The LLC Operating Agreement could set forth that certain members have distinct responsibilities concerning the operation of the LLC.  For example, it could provide that A is responsible for research and development and B for sales and marketing.  If the agreement was silent, you could potentially have the situation that A works 24 hours a day to make things happen, and B sits around and does nothing.  Without obligations in the LLC Operating Agreement, A could do nothing about B’s inactivity.

Buy-Sell Provisions in an LLC Operating Agreement

While many LLC Operating Agreements are silent on this point, it is a good idea to include so-called Buy-Sell provisions in the LLC Operating Agreement.

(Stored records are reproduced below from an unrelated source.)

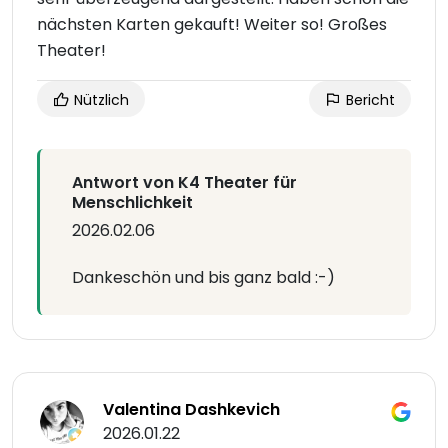
nächsten Karten gekauft! Weiter so! Großes
Theater!
Nützlich
Bericht
Antwort von K4 Theater für
Menschlichkeit
2026.02.06
Dankeschön und bis ganz bald :-)
Valentina Dashkevich
2026.01.22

Buy-Sell provisions set forth what is going to happen when an LLC Member wants to leave the LLC, dies, is unable to continue his or her duties, declares bankruptcy,  wants to sell his or her interest to an outsider, or when the LLC members are hopelessly deadlocked in the management of the LLC.  All of these scenarios could seriously harm the LLC or the remaining members.

The most common buy-sell provision is probably the so-called right of first refusal, which would provide that an owner can sell his LLC membership interest to an outsider if he or she has first offered it to the LLC or the remaining LLC members and such members declined.

Then there could be provisions forcing a buy-out of an LLC member if such member has committed a serious breach of his obligations against the LLC.  Or, in the case of a professional LLC, if any member has lost his license to practice the profession of the LLC. In each buy-out situation, it is important to have terms that provide the exact mechanism of a sale and exit of an LLC member and determine a price for the LLC membership interest.

A buy-sell provision can also determine what happens upon a Member’s death.  If you leave this out of the LLC Operating Agreement, your heirs are most likely at the mercy of the remaining Members. See “What happens when an LLC member dies.”

Limiting the price paid for an LLC membership interest is also common under certain circumstances.  For example, suppose a member decides to leave before the expiration of several years after the company’s formation. In that case, he may not be able to get much, if anything, for his interest since he or she hasn’t put in enough effort to have earned it.

What happens if the LLC has no Operating Agreement?

If there is no operating agreement or if the operating agreement does not cover a topic, the New York Limited Liability Company Law applies. In many cases, this is not good for the LLC members.  The New York LLC and the New York limited liability company law came into existence in 1994.  It was designed as an entity that should be shaped by contract and thus by the members in the operating agreement. The law is designed as a fallback and does not fully protect the members.  Especially minority members are shortchanged by the default rules.  A minority member without an operating agreement protecting its rights may never see distributions of profit, may be frozen out of the LLC by a cash-out merger, or be subject to all kinds of decisions without its consent, including the adoption of an operating agreement not even signed by him or her.  Unfortunately, many new business owners do not heed this advice and still go without a proper operating agreement.  Don’t be that business owner, and do not invest your time and money into an LLC without an operating agreement if you are a minority member.